Thanks for the heads up, I’ll look in to that!

1 Like

It’s always nice to see more options for Nix based infra. The flannel and wireguard use is pretty cool!

Since you asked for feedback, here’s a couple things I noticed looking around even though I’m not really the target audience since I prefer stateful infra management.

  • I didn’t see an explanation for what “a cluster” means, I know docs are WIP, but that’s a central concept already used a lot in the README.

  • I’m not convinced a provisioning tool should be installing and configuring NixOS things. I think this might just be a framing thing: the tool does infra and opinionated OS & mesh setup. To me, the name doesn’t express that.

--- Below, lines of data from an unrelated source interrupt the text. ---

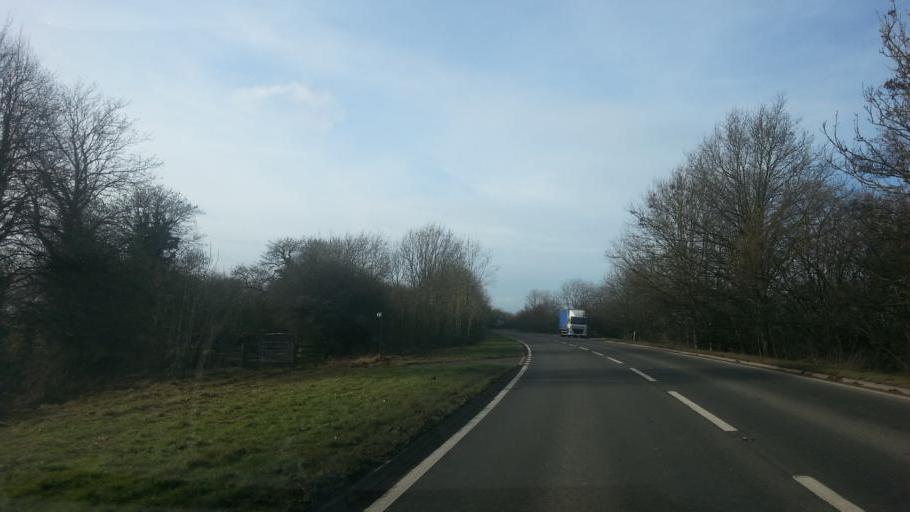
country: GB
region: England
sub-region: Leicestershire
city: Houghton on the Hill
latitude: 52.6187
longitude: -0.9119
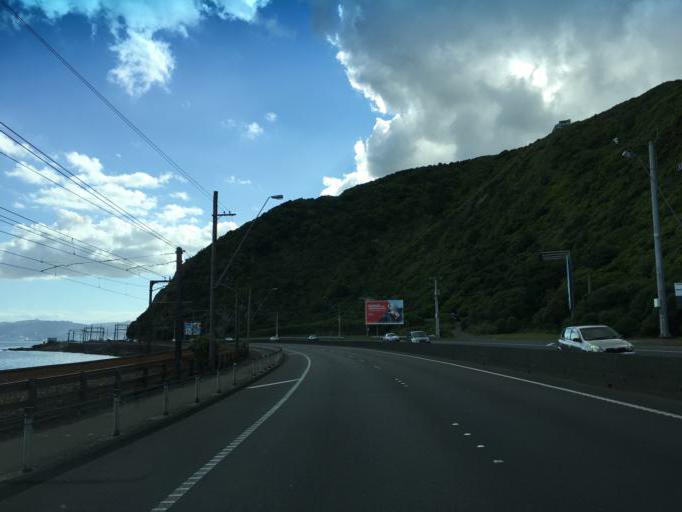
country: NZ
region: Wellington
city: Petone
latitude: -41.2284
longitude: 174.8448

  • The text templating could be replaced with a generated .nix the config imports, just like hardware-configuration.nix and networking.nix to avoid all the pitfalls of using text templating for structured data/code.
    In this case since you want to expose data to the configuration you can do something like:

    {
      options.infrastructure.self = lib.mkOption {
        type = lib.attrs;
        readOnly = true;
        default = { ... };
      };
    }
    

    And in the node config you’d use config.infrastructure.self.example instead of [%%example%%].
    You could use text templating to fill in the default, but you can avoid all the pitfalls by serializing the data to JSON and then parsing it: the only templated thing would be the JSON file path which you control.

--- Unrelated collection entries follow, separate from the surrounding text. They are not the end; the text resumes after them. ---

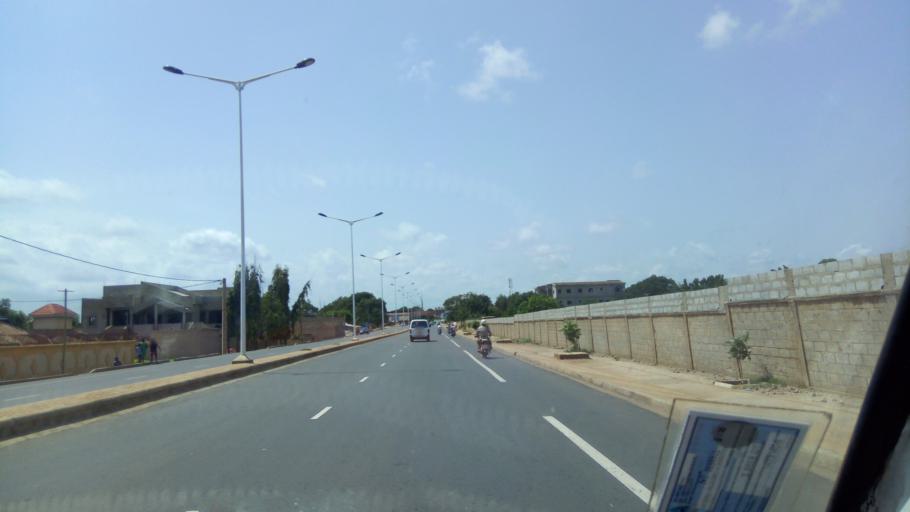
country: TG
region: Maritime
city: Lome
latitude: 6.1846
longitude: 1.2560
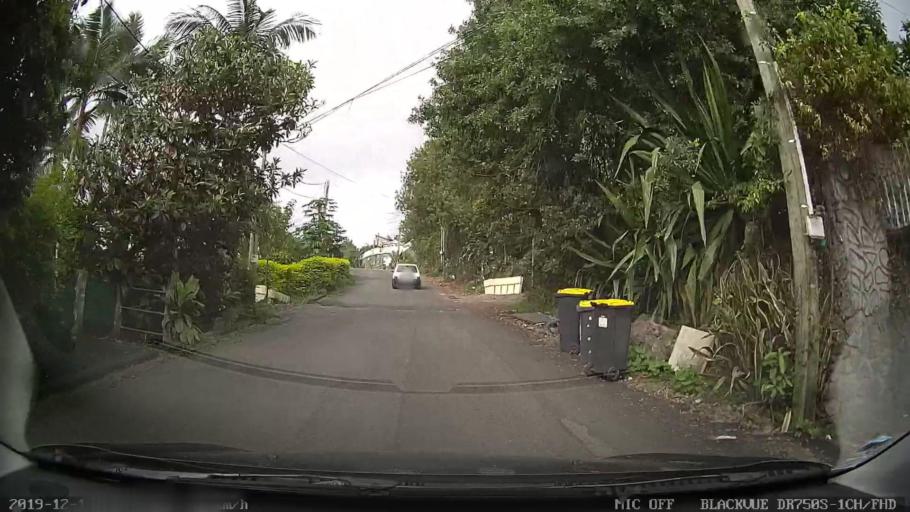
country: RE
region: Reunion
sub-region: Reunion
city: Le Tampon
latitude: -21.2549
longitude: 55.5167
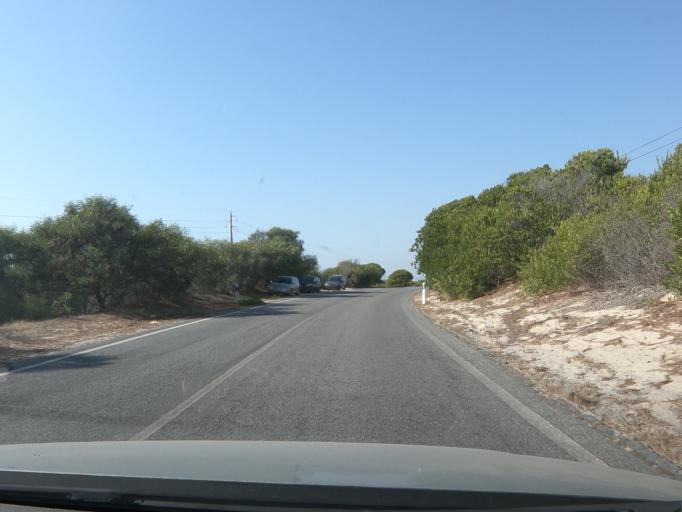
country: PT
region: Setubal
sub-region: Setubal
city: Setubal
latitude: 38.3914
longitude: -8.8021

  • build.sh in a Nix project is ironic :stuck_out_tongue:

  • guaranteed privacy – all data within your private walled garden

    That’s not really something you can guarantee, you’re better off making more precise claims

Don’t feel pressured to make any of these changes, I’m just commenting on what stood out to me while waiting for NixOS test runs :slight_smile:

1 Like

Many thanks for your thoughtful feedback and I appreciate the humble tone! I really like your note on templating, that is definitely the way to go!

1 Like

Released v0.9.6-alpha with support for specifying placement group when provisioning a node. This will instruct Hetzner to spread your nodes over several racks to avoid a server failure causing complete disruption of service or data loss.

The HA cluster example has been updated to use this feature.